━━━ DATA RECORDS
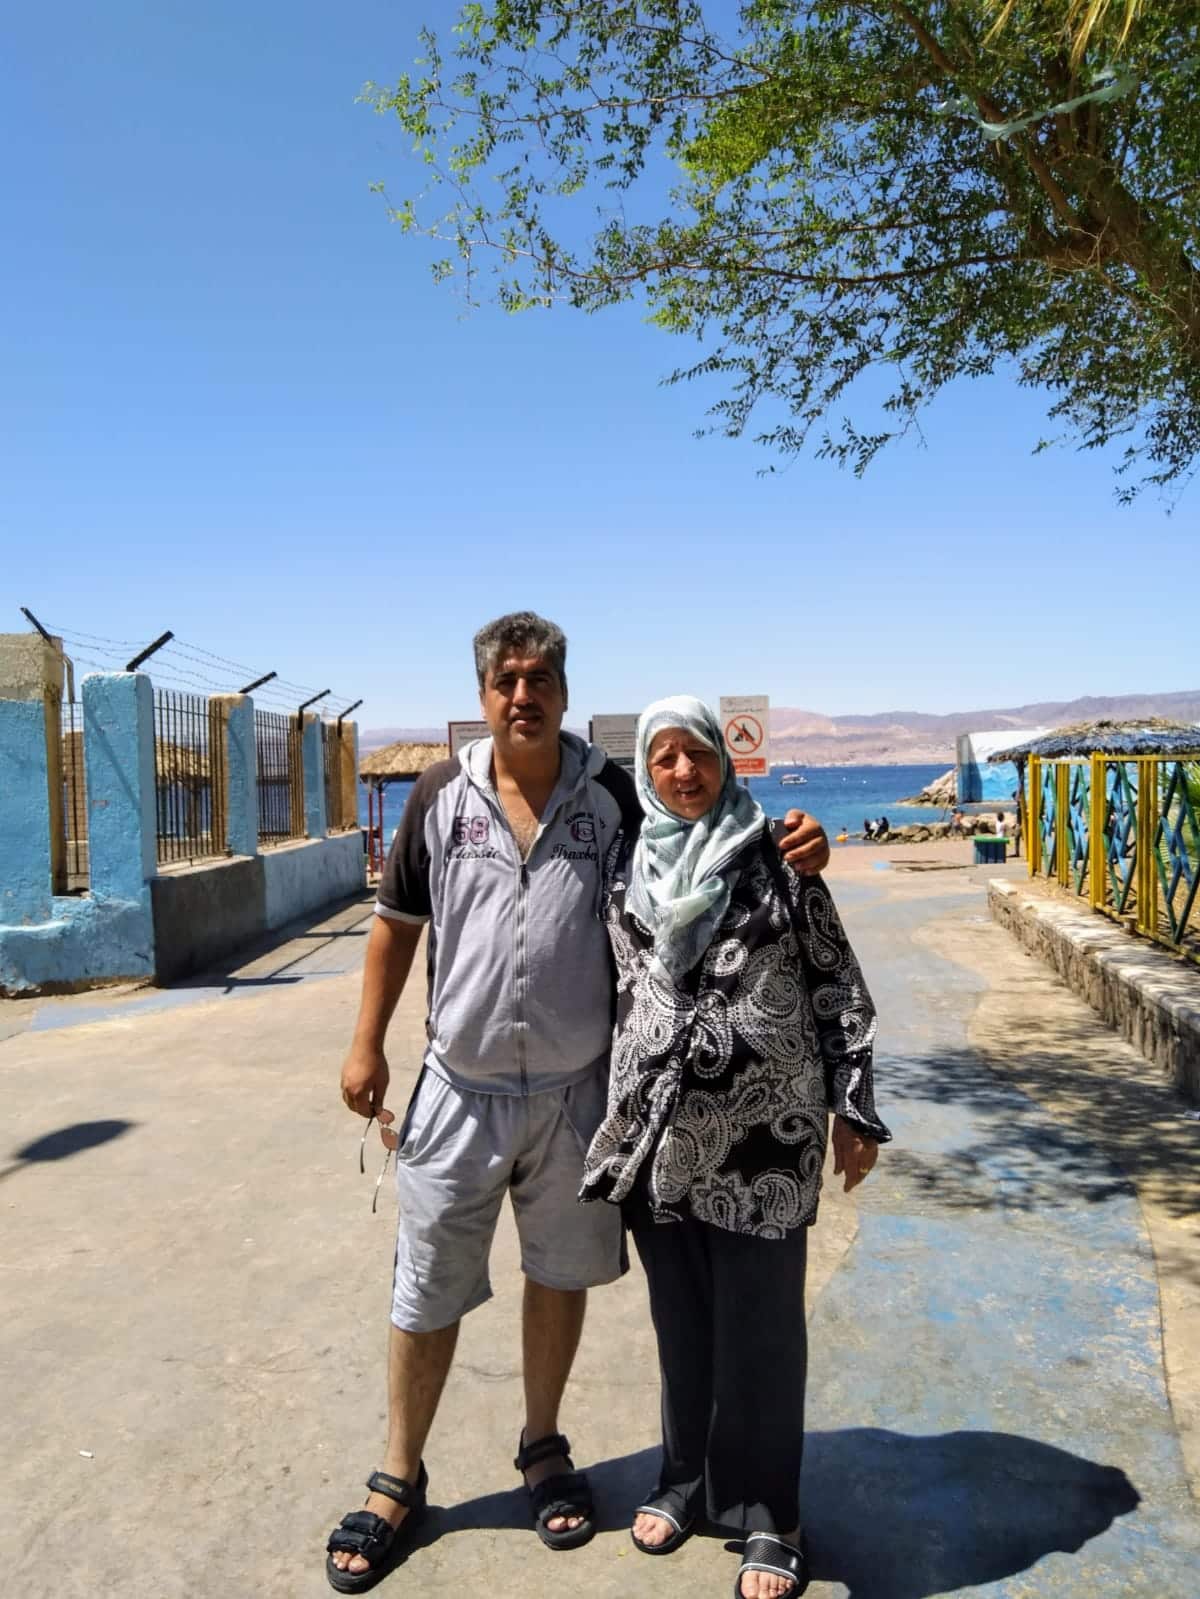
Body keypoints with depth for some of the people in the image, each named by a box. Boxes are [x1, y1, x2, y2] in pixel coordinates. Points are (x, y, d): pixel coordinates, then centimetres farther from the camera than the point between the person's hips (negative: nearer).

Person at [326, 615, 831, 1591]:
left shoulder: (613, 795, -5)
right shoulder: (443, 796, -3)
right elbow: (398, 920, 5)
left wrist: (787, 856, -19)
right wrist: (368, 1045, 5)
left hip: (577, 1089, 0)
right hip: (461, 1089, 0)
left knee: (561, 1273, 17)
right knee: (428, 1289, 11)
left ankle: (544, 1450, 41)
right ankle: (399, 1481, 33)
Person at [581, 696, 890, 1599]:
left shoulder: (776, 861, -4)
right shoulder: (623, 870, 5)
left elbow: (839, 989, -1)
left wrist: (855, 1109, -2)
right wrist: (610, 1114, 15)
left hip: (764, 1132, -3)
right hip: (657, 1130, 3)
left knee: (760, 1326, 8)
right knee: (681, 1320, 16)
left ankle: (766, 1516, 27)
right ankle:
━━━━━━
**TASK DIRECTIONS**
Each line above where the word "knee" occurs should be copied out.

**RESULT**
left knee: (561, 1273, 17)
right knee: (428, 1289, 11)
left knee: (760, 1326, 8)
right knee: (681, 1320, 16)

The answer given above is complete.